### Ejercicio breve A
Enumera todas las cadenas o canales de televisión que se mencionan en el artículo sobre la corrección política.
### Ejercicio breve B
Cita del artículo sobre la corrección política el fragmento que empieza con las palabras que contienen "Desde la CNN, una" y termina con "valle de lágrimas.".

### Artículo
++++++++++

Ladrones de Palabras
Por Maite Rico
Letras Libres (España), no. 33,
 Junio de 2004.

El día que leí que a Bugs Bunny le habían censurado por llamar “tonto” a un esquimal comprendí que estábamos perdidos. “Contenido racial ofensivo”, esgrimó la cadena de dibujos animados Cartoon Network para cargarse ese episodio y una docena más. Ignoro cuántos esquimales se sentirían ultrajados por las bromas de un conejo idiota. Ignoro igualmente si la empresa secuestraría los capítulos donde los burlados son hombres blancos: Bugs Bunny no solía hacer distingos. Generaciones de todos los colores crecimos con sus aventuras sin manifestar traumas emocionales ni crisis de identidad. Pero los guardianes de la corrección política se multiplican y nos acechan. El oscuro manto del fundamentalismo biempensante se ciñe sobre nosotros, amén.
                Desde la CNN, una pareja de jóvenes asépticos e insípidos nos advierte con severidad: no cuenten chistes ni hagan bromas sobre religiones o razas, porque pueden generar prejuicios a los hijos. Uno pensaría que el humor es una de las manifestaciones más luminosas de la inteligencia, que la tolerancia no se inculca con censura y que, después de todo, es mejor satirizar al prójimo que liarse a tiros con él. Pues parece ser que no. Las palabras son perversas. El humor negro debe tornarse blanco. A mi tío Juan, cojo por polio infantil y contador inagotable de chanzas sobre minusválidos, tendré que encerrarlo en un armario, con Woody Allen y la niñera judía del canal Sony. Se acabaron los chistes de monjas, chinos y niños talidomídicos. Otra culpa más para añadir al fardo que cargamos en este valle de lágrimas.

++++++++++

### Información proporcionada
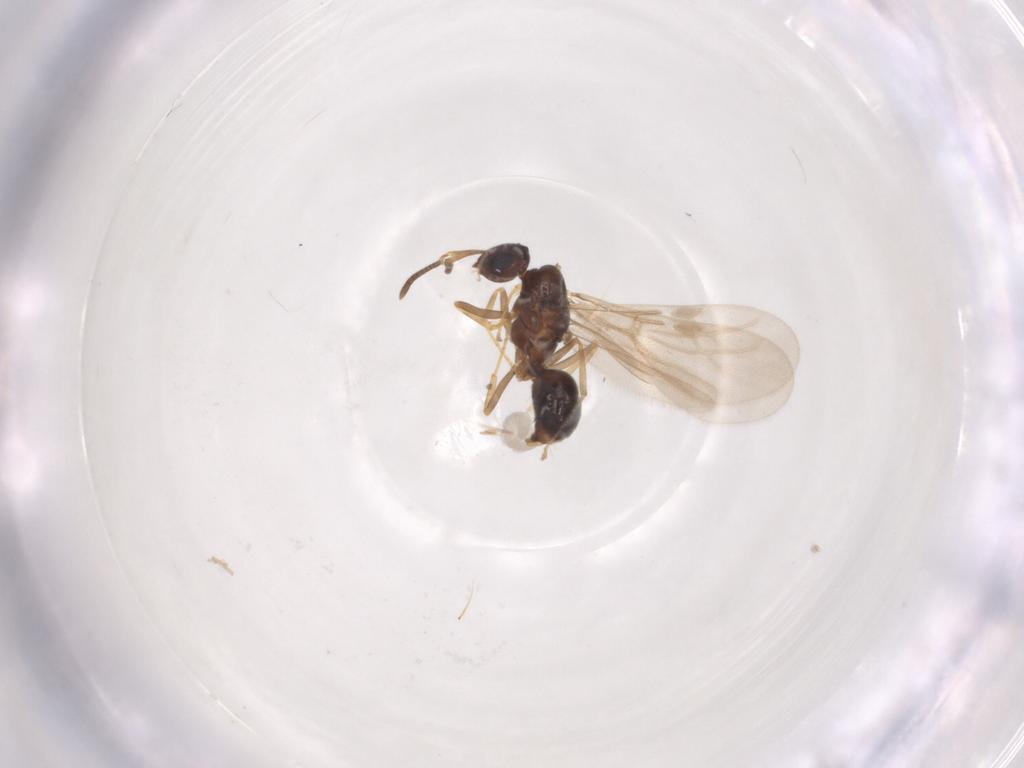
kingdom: Animalia
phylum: Arthropoda
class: Insecta
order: Hymenoptera
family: Formicidae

++++++++++

### Respuesta completa A
Cartoon Network, CNN y el canal Sony.

### Respuesta completa B
Desde la CNN, una pareja de jóvenes asépticos e insípidos nos advierte con severidad: no cuenten chistes ni hagan bromas sobre religiones o razas, porque pueden generar prejuicios a los hijos. Uno pensaría que el humor es una de las manifestaciones más luminosas de la inteligencia, que la tolerancia no se inculca con censura y que, después de todo, es mejor satirizar al prójimo que liarse a tiros con él. Pues parece ser que no. Las palabras son perversas. El humor negro debe tornarse blanco. A mi tío Juan, cojo por polio infantil y contador inagotable de chanzas sobre minusválidos, tendré que encerrarlo en un armario, con Woody Allen y la niñera judía del canal Sony. Se acabaron los chistes de monjas, chinos y niños talidomídicos. Otra culpa más para añadir al fardo que cargamos en este valle de lágrimas.